**WORK ORDER 1:** Copy out the rows word for word, starting at the line that contains "Which category has" and ending at the last line of the rows, leaving the pictures out of your copy.

*** DOCUMENT PASSAGE Section Begins ***

This column discusses Friedman’s economic assumption, which he probably does not understand he was making, that is (a) false and (b) dangerous. Friedman doesn’t cite it as an economic assumption. Instead, he makes a systems theory assertion without even trying to explain why it would be applicable to his proposed sharp move to the right on economic policies.
“Open Systems”
In his column entitled “Web People vs. Wall People,” Friedman unleashes this stream of slogans.
Web People instinctively understand that Democrats and Republicans both built their platforms largely in response to the Industrial Revolution, the New Deal and the Cold War, but that today, a 21st-century party needs to build its platform in response to the accelerations in technology, globalization and climate change, which are the forces transforming the workplace, geopolitics and the very planet.
As such, the instinct of Web People is to embrace the change in the pace of change and focus on empowering more people to be able to compete and collaborate in a world without walls. In particular, Web People understand that in times of rapid change, open systems are always more flexible, resilient and propulsive; they offer the chance to feel and respond first to change. So Web People favor more trade expansion, along the lines of the Trans-Pacific Partnership, and more managed immigration that attracts the most energetic and smartest minds, and more vehicles for lifelong learning.
In both sentences, Friedman describes “web people” as supposedly “understand[ing]” the world based on “instinct.” “Web people” are instinctively great people because they share Friedman’s instincts.
The quoted sentences are almost entirely meaningless jargon in the service of Friedman’s self-flattery and sucking up to the Silicon Valley CEOs that buy him lunch. The phrase that was lifted from systems theory is this:
[I]n times of rapid change, open systems are always more flexible, resilient and propulsive; they offer the chance to feel and respond first to change.
Friedman has become a self-caricature because of his hagiographic praise for slogans he’s lifted from Silicon Valley CEOs. He presents the slogans as if they are brilliant insights that if followed would transform the (supposedly “flat”) world in great ways.

*** DOCUMENT PASSAGE Section Ends ***
*** DATA PROVIDED Section Begins ***

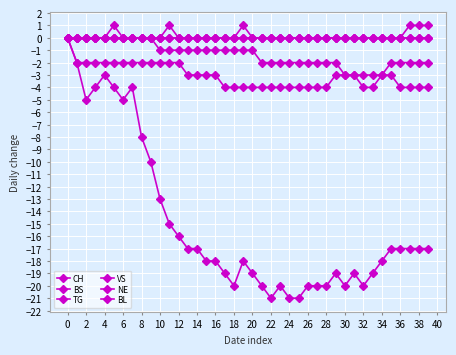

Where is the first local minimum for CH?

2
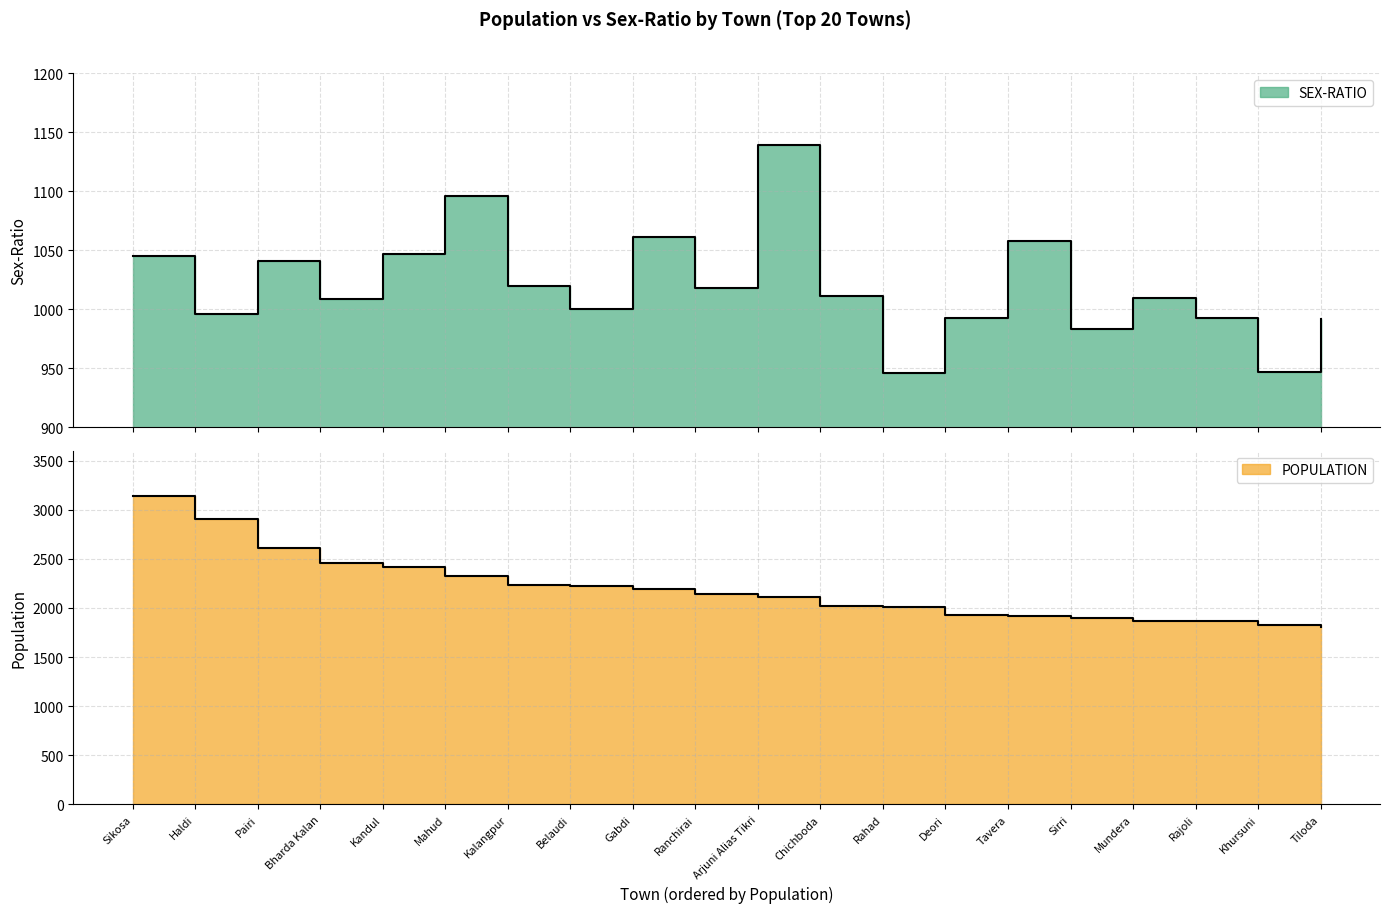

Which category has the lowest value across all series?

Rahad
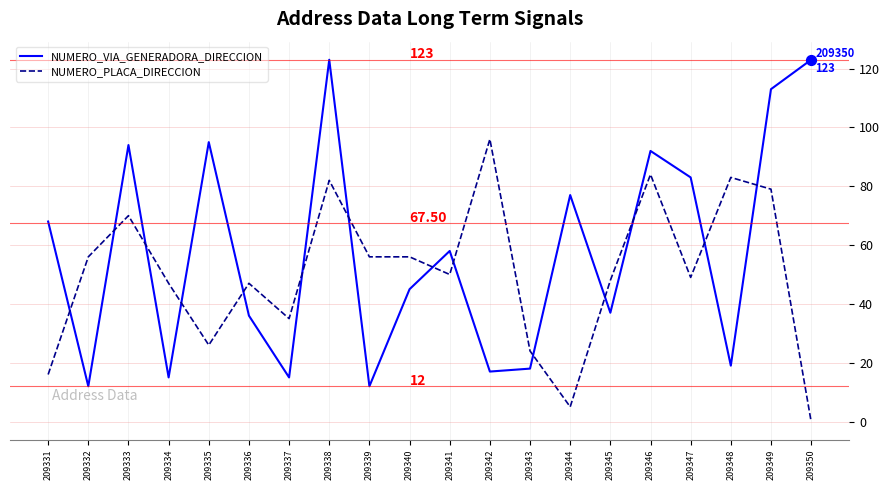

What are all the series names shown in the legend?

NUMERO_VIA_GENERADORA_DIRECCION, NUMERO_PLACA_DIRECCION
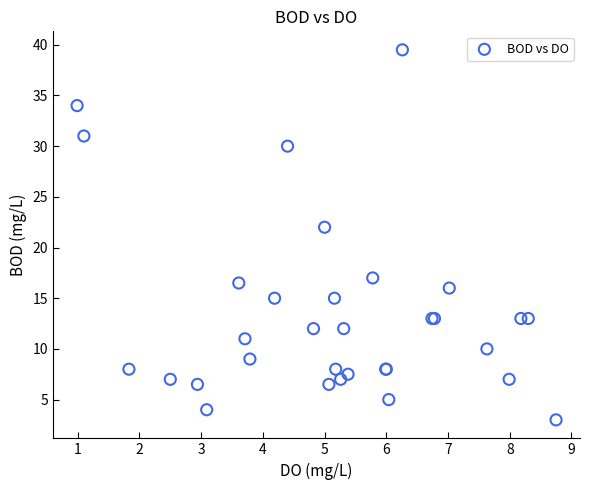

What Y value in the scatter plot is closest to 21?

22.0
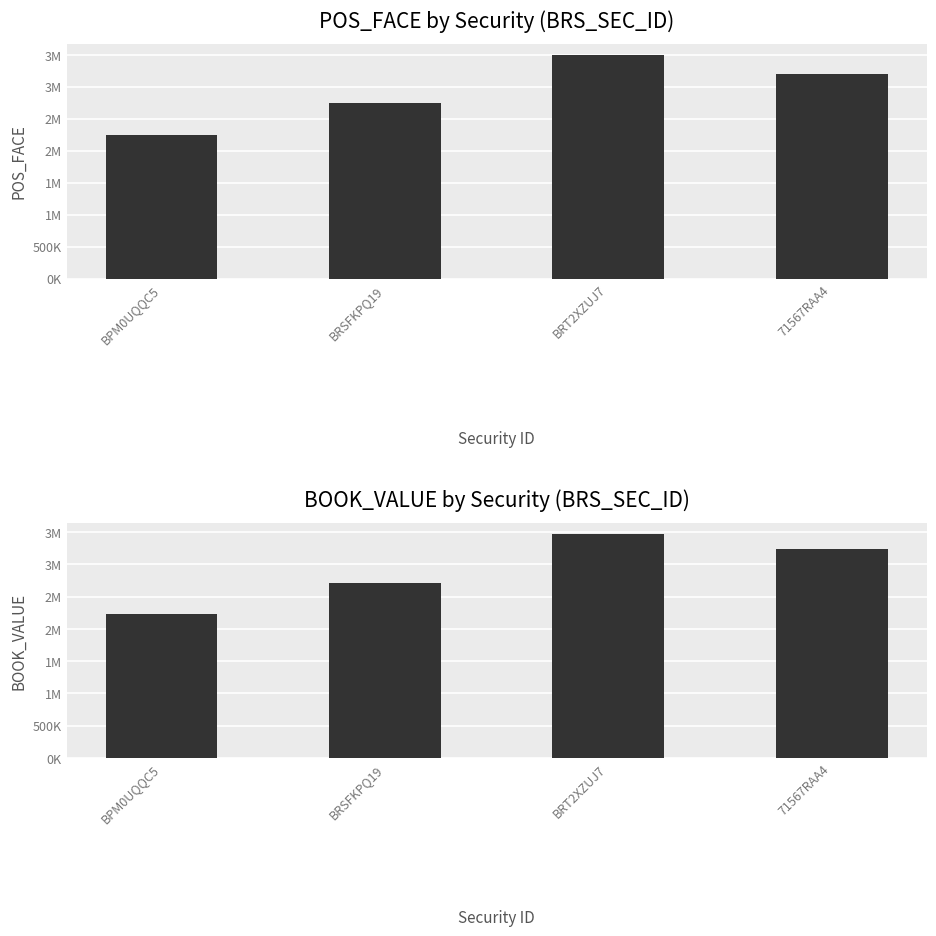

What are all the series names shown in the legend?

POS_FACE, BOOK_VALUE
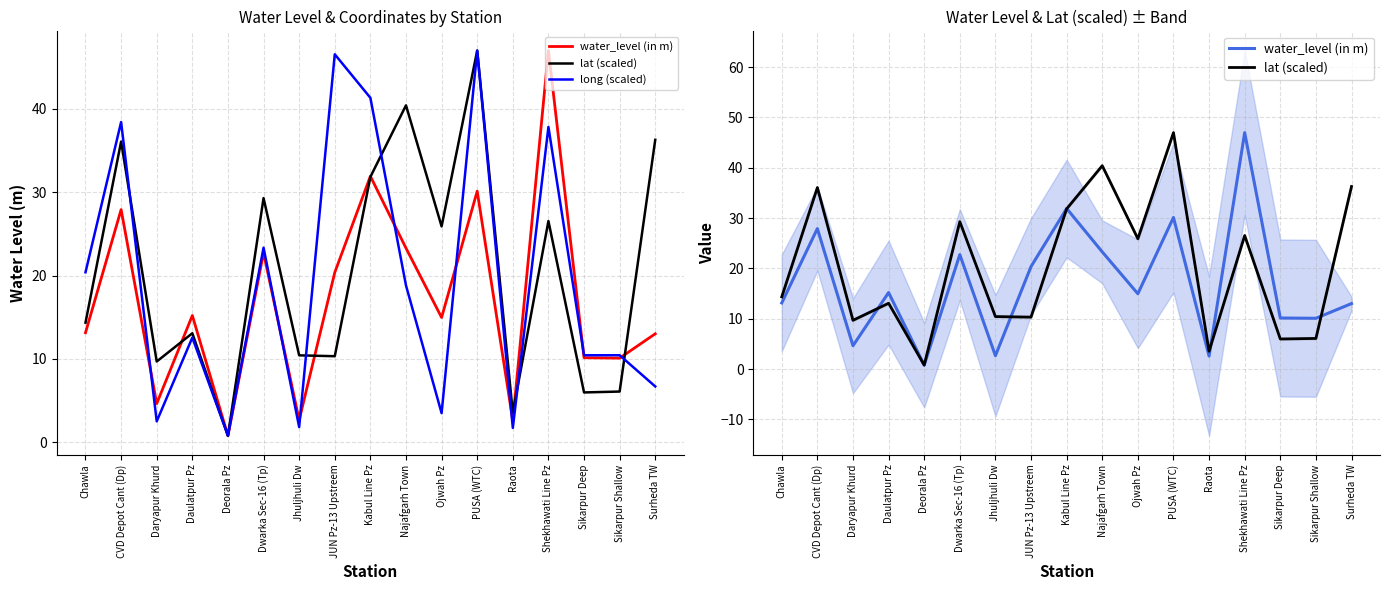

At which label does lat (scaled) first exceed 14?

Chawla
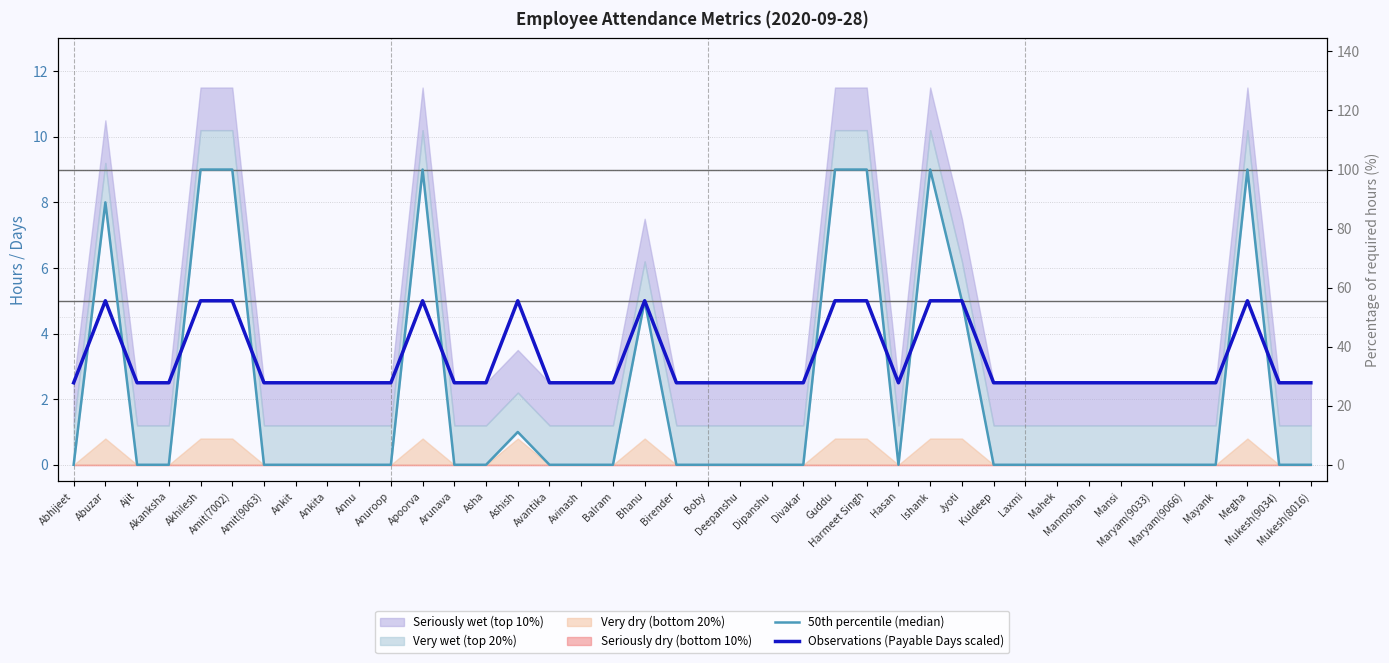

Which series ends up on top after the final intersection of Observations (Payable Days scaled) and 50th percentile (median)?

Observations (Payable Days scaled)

*** DATA PROVIDED Section Ends ***

**WORK ORDER 2:** Resume the commentary on Friedman's "Web People" column, picking up right after its final sentence.

**WRITTEN REPLY 1:**
Which category has the lowest value across all series?

Rahad

What are all the series names shown in the legend?

NUMERO_VIA_GENERADORA_DIRECCION, NUMERO_PLACA_DIRECCION

What Y value in the scatter plot is closest to 21?

22.0

What are all the series names shown in the legend?

POS_FACE, BOOK_VALUE

At which label does lat (scaled) first exceed 14?

Chawla

Which series ends up on top after the final intersection of Observations (Payable Days scaled) and 50th percentile (median)?

Observations (Payable Days scaled)

**WRITTEN REPLY 2:**
True “Open Systems” Cannot Exist in the Social Spheres
There are numerous problems with this ode to “open systems.” First, in the real world of social relationships there is no reason to believe that an “open system” has ever existed or could exist. “Open systems” are defined as producing “self-organization.” They are characterized not by rigid rules and outcomes, but by feedback mechanisms and evolution. It is primarily a concept used in information systems.
It is doubtful that even information systems actually meet the definition of open systems, for proponents tend to ignore the institutions supplied by others, such as the FBI, courts, prosecutors, and the rule of law, that are essential to the purported “self-organization.” The reader can see that the word “self” is the cheat. Information systems are in fact subject to catastrophic failure and endemic fraud and abuse absent effective enforcement of the rule of law and other governmental institutions.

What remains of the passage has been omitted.